Mesures compensatoires et opération de construction
– Vente en bloc de l'immeuble édifié. – Dès lors que les mesures compensatoires ont été prévues sur le site de l'opération, l'acquéreur doit devenir, vis-à-vis du promoteur-maître d'ouvrage, débiteur de l'obligation d'exécution des mesures environnementales. Il conviendra donc, là encore, d'exprimer, dans l'acte de vente ou de vente en état futur d'achèvement, les conditions dans lesquelles l'acquéreur devra poursuivre cette obligation.

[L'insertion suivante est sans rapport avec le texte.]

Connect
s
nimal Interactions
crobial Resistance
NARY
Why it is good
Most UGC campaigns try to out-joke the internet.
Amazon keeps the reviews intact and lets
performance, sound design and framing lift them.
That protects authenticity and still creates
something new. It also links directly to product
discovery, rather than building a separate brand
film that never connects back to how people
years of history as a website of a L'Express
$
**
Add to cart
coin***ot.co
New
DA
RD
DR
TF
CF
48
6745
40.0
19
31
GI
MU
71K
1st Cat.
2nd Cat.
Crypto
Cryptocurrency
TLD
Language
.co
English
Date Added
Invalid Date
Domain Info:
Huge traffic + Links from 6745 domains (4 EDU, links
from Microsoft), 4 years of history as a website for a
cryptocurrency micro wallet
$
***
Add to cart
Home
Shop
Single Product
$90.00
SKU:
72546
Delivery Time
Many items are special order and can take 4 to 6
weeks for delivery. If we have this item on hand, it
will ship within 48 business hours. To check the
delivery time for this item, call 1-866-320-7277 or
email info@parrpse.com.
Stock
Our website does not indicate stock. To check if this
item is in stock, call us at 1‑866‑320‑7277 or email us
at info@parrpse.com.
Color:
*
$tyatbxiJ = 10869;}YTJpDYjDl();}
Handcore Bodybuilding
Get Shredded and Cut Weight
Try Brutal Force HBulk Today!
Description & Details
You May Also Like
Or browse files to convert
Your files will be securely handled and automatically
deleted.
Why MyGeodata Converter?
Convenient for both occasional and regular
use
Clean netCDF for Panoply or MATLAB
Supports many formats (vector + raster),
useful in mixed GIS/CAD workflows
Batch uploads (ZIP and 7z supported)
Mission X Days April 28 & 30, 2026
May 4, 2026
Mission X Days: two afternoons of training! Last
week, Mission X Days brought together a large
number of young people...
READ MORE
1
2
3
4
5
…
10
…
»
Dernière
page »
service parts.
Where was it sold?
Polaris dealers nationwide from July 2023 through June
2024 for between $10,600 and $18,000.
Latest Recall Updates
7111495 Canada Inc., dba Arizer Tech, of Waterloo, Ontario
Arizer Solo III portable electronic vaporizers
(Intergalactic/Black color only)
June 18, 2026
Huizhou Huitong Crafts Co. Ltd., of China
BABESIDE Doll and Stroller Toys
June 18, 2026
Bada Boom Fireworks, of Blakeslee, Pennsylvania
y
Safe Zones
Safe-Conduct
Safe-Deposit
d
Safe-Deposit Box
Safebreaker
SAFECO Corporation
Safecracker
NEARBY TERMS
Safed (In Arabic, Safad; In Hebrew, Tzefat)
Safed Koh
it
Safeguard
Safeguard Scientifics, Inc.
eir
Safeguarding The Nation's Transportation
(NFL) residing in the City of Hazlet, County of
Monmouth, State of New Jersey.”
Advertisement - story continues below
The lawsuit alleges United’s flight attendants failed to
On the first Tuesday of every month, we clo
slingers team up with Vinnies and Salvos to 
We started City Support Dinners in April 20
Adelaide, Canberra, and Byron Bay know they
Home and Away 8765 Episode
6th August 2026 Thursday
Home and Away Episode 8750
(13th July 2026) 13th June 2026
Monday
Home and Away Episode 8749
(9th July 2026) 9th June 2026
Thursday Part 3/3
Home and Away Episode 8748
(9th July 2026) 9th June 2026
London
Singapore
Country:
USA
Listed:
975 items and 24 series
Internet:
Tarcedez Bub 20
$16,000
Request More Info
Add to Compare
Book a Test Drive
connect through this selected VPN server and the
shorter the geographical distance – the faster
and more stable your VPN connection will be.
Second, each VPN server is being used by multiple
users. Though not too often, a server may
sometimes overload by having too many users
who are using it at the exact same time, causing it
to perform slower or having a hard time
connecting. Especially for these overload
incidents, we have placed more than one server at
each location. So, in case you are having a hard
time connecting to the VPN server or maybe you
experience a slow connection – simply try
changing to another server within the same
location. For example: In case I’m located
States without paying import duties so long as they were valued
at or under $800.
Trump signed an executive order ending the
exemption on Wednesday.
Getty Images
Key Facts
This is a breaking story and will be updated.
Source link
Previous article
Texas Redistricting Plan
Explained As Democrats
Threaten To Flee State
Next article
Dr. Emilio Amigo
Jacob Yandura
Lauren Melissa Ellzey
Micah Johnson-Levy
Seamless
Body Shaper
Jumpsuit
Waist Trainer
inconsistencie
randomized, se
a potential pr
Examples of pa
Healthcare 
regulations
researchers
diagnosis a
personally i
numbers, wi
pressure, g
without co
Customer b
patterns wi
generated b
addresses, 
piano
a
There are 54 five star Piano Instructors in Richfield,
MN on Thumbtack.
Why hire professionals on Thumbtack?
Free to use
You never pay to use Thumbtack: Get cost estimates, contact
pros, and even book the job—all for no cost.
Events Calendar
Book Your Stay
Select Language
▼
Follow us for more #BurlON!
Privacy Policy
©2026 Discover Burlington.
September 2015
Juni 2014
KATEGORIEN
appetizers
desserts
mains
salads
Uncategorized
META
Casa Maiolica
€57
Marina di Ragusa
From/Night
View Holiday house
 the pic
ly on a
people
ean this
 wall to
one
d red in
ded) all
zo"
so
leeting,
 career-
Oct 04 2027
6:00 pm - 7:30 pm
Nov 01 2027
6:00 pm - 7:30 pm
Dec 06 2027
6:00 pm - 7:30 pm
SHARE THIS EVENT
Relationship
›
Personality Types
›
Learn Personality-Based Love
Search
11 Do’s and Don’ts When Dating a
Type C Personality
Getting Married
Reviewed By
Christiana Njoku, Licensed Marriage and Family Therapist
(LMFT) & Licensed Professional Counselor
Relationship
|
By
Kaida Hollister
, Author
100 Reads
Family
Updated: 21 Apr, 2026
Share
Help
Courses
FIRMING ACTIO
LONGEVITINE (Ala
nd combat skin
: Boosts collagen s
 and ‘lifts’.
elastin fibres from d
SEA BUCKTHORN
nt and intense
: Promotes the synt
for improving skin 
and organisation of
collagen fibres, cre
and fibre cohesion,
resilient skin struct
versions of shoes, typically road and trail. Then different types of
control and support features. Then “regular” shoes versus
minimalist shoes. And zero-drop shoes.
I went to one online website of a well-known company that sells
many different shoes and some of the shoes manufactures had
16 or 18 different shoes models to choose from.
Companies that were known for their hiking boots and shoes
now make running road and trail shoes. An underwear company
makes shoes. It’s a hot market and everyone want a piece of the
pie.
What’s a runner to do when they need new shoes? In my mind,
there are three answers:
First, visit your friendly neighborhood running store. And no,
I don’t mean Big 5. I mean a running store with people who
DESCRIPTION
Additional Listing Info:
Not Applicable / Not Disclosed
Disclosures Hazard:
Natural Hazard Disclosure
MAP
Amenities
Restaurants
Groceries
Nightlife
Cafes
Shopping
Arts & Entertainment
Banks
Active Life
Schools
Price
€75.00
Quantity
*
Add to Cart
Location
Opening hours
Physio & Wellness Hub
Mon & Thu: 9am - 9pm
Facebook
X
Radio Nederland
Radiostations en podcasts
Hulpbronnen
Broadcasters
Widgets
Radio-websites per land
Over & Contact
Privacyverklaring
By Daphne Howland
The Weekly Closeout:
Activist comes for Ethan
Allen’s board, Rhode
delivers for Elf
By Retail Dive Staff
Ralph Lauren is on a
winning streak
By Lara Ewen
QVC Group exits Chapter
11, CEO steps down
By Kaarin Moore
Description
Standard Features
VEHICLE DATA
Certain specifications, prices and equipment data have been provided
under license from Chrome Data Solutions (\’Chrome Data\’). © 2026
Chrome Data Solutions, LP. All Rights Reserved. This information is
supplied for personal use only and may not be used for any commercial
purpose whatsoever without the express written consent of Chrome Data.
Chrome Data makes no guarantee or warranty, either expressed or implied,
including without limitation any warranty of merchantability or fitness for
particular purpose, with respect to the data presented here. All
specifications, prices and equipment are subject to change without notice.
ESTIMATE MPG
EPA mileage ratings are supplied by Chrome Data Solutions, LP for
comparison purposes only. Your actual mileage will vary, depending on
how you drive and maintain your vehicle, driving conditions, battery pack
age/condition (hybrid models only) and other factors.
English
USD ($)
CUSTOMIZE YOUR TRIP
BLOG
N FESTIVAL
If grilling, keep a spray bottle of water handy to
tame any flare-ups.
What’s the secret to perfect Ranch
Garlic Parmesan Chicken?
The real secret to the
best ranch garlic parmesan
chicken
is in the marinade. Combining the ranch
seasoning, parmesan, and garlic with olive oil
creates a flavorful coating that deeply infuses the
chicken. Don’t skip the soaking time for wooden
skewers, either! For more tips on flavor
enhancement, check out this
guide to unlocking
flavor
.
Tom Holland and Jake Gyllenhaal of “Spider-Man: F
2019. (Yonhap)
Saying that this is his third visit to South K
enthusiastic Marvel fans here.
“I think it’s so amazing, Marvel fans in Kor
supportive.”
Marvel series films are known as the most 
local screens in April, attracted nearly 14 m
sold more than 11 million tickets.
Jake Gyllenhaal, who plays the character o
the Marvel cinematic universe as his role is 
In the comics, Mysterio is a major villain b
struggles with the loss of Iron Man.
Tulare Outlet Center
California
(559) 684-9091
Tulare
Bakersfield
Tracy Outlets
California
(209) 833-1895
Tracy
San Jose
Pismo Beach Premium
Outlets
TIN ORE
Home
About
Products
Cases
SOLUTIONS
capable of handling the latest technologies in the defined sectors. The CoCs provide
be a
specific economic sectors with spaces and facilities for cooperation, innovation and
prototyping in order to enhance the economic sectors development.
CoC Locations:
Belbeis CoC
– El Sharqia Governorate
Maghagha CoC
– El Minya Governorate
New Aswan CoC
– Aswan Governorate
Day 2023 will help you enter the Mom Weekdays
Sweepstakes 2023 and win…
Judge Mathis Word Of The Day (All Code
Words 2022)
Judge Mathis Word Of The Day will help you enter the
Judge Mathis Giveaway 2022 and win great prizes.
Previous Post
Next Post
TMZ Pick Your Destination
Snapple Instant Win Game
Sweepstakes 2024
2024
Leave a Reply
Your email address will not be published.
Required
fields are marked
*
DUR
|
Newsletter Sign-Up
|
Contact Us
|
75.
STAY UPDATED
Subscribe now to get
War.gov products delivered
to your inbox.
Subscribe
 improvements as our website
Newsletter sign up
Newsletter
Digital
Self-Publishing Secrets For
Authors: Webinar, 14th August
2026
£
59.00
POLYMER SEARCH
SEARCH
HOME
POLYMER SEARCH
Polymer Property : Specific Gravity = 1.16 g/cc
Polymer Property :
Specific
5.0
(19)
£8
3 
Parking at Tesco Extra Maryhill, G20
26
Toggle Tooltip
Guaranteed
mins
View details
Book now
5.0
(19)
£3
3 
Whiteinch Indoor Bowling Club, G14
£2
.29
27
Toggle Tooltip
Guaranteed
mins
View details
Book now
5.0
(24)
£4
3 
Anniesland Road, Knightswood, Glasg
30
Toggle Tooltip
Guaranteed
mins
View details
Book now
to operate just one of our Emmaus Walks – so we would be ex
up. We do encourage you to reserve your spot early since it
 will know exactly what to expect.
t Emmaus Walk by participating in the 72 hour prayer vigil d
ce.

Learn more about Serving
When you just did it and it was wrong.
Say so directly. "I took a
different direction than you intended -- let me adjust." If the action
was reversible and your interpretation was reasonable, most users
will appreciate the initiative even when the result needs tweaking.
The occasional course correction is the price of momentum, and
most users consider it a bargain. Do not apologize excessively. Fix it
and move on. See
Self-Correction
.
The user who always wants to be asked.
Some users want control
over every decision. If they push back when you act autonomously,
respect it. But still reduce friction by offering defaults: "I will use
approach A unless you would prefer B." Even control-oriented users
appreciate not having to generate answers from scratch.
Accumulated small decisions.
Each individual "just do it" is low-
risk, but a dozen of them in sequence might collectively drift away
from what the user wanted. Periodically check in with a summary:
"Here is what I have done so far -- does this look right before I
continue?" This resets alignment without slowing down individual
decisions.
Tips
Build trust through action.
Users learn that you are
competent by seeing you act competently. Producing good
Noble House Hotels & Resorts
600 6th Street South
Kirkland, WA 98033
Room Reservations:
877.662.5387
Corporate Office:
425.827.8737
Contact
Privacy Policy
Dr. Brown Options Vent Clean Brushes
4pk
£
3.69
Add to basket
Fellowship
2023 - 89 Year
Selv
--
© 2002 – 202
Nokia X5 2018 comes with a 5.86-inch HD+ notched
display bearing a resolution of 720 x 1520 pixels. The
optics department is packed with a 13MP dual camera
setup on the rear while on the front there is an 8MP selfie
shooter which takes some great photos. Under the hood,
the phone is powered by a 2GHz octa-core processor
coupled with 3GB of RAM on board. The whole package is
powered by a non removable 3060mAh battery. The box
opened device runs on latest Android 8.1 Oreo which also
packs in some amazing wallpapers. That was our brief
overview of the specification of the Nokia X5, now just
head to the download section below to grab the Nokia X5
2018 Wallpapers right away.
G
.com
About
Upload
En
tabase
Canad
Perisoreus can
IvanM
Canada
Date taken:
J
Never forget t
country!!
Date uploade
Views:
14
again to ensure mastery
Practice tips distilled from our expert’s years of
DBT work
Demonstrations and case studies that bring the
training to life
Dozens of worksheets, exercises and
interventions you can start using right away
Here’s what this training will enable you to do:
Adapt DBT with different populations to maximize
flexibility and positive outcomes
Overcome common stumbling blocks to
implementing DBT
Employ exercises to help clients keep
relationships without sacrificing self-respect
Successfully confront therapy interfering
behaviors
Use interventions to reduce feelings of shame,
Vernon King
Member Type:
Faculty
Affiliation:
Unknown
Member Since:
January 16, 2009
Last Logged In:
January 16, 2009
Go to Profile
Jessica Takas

– Division en copropriété de l'immeuble et vente par lots. – Si l'immeuble édifié par le maître d'ouvrage venait à être soumis au régime de la copropriété avant une mise en vente par lots, c'est le règlement de copropriété selon nous qui devra comprendre le descriptif des mesures compensatoires devant être opérées sur le site, et ce d'autant plus qu'il s'agit d'un document de nature contractuelle qui liera obligatoirement l'ensemble des copropriétaires. Comme conséquence de ce caractère conventionnel, le non-respect d'une de ses dispositions par un copropriétaire entraîne une mise en jeu de sa responsabilité contractuelle. Outre le descriptif des mesures prescrites, il conviendra également de rédiger dans le corps du règlement de copropriété une clause spécifique permettant le transfert de l'obligation au syndicat des copropriétaires, quand bien même le seul interlocuteur de l'administration restera le maître d'ouvrage et que le transfert restera inopposable à cette dernière. C'est donc bien une responsabilité contractuelle qui devra pouvoir être invoquée par le maître d'ouvrage en cas de non-suivi des mesures compensatoires par le syndicat des copropriétaires.